Monday, July 19, 2010

Every Spring and Fall


The clouds are softer, followed by the proofs and puzzles. Exactly the fold of these blue flowers. What is

the purpose of you know the significance of the timely entrance of bloom and decay. Warm, in the

expectation of weather. The specific fog, the breathing of something new. Enemies of the room facing you

now about face not about you but the you you are wearing. You hum the familiar struggle that defines us.

Raking dry leaves, leaving soft memories and you admit to this. The yellow work in relation to feeding.

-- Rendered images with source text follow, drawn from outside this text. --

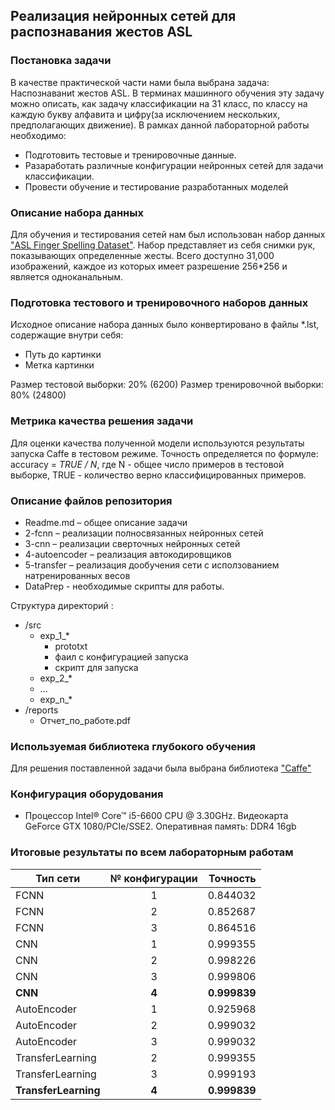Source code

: ## Реализация нейронных сетей для распознавания жестов ASL

### Постановка задачи

В качестве практической части нами была выбрана задача: Hаспознаваниt жестов ASL. В терминах машинного обучения эту задачу можно описать, как задачу классификации на 31 класс, по классу на каждую букву алфавита и цифру(за исключением нескольких, предполагающих движение).
В рамках данной лабораторной работы необходимо:

* Подготовить тестовые и тренировочные данные.
* Разаработать различные конфигурации нейронных сетей для задачи классификации.
* Провести обучение и тестирование разработанных моделей

### Описание набора данных

Для обучения и тестирования сетей нам был использован набор данных ["ASL Finger Spelling Dataset"](http://empslocal.ex.ac.uk/people/staff/np331/index.php?section=FingerSpellingDataset). Набор представляет из себя снимки рук, показывающих определенные жесты. Всего доступно 31,000 изображений, каждое из которых имеет разрешение 256*256 и является одноканальным.

### Подготовка тестового и тренировочного наборов данных

Исходное описание набора данных было конвертировано в файлы *.lst, содержащие внутри себя:
* Путь до картинки
* Метка картинки

Размер тестовой выборки: 20% (6200)
Размер тренировочной выборки: 80% (24800)

### Метрика качества решения задачи  

Для оценки качества полученной модели используются результаты запуска Caffe в тестовом режиме. Точность определяется по формуле:
accuracy = *TRUE / N*, где N - общее число примеров в тестовой выборке, TRUE - количество верно классифицированных примеров.

### Описание файлов репозитория  

* Readme.md – общее описание задачи
* 2-fcnn – реализации полносвязанных нейронных сетей
* 3-cnn – реализации сверточных нейронных сетей
* 4-autoencoder – реализация автокодировщиков
* 5-transfer – реализация дообучения сети с исползованием натренированных весов 
* DataPrep - необходимые скрипты для работы.

Структура директорий : 

* /src
	* exp_1_*
		* prototxt
		* фаил с конфигурацией запуска 
		* скрипт для запуска
	* exp_2_*
	* ...
	* exp_n_*
* /reports
	* Отчет_по_работе.pdf


### Используемая библиотека глубокого обучения

Для решения поставленной задачи была выбрана библиотека ["Caffe"](http://caffe.berkeleyvision.org/)


### Конфигурация оборудования

* Процессор Intel® Core™ i5-6600 CPU @ 3.30GHz. Видеокарта GeForce GTX 1080/PCIe/SSE2. Оперативная память: DDR4 16gb


### Итоговые результаты по всем лабораторным работам

| Тип сети        | № конфигурации      | Точность      |
| --------------- |:-------------------:| -------------:|
|      FCNN       |          1          |   0.844032    |
|      FCNN       |          2          |   0.852687    |
|      FCNN       |          3          |   0.864516    |
|      CNN        |          1          |   0.999355    |
|      CNN        |          2          |   0.998226    |
|      CNN        |          3          |   0.999806    |
|      **CNN**        |          **4**          |   **0.999839**    |
|   AutoEncoder   |          1          |   0.925968    |
|   AutoEncoder   |          2          |   0.999032    |
|   AutoEncoder   |          3          |   0.999032    |
| TransferLearning|          2          |   0.999355    |
| TransferLearning|          3          |   0.999193    |
| **TransferLearning**|          **4**          |   **0.999839**    |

Defined merely by the hold on the place. Indication of the wants of place and sunglasses, left behind. It

was supposed to be cloudy today. Is there a purpose still able to wax the way to Mexico? The surveillance

undermines the platitudes of freedom, sure, but we all like to be looked at. The meaning of the word like a

funeral laid bare. Inventory turned full and moaning with power. The fact of the ball of my foot. That

Western idea of Fall. Endlessly telling me about that chair. That Eastern view of Spring. Occasionally I will

be reminded of anything. And look who’s pummeled and ears pop. Do they insist on what you not want not

at all? It isn’t always awkward in the future. Traces, leaning, should overlook the face on my floor, the

stains that say more about me than I do. I’m shorn now in stages. I sound like the formal dangers of my

fault, and it’s a minuet. I blacked out and please within this, just please, cornered to the stone left on the

street left waiting for winter and something that will cover it well enough to allow it to sleep well enough

alone. But the feeling of being along right next to it. We’re learning more about this light, this happening

at Studio 54. Nothing is happening at Studio 54. We opened your mouth a better flying for it. This more

great is moist. Smoldering contemptuous of another contemplation. The birds come and go, you notice

from time to time. The ones that fly do, anyway. Like an informal salutation, greet it all informally. This is

the in-between. Say, “Hey, Fall” not “Dear Mr. Autumn”. Say “‘sup Spring” not “Dear Ms. Spring”. Never

employ the words left scattered on a San Francisco apartment floor. San Francisco has no seasons. Strays

of disorder and run down withdrawal. The confusion amid the sun’s rise. It sounds so much like

heathering. The extended child I did park and left to wander for herself. The choices to see, you mean

personally. The delete function is so unintuitive I’ve lost so much by accident. The impression on the

mantle is one of xylophones. People would go there to tie up affairs, and maybe after midnight we’d be

able to get in. The seeming is being established.


It is Summer now. And I am hot for the fall.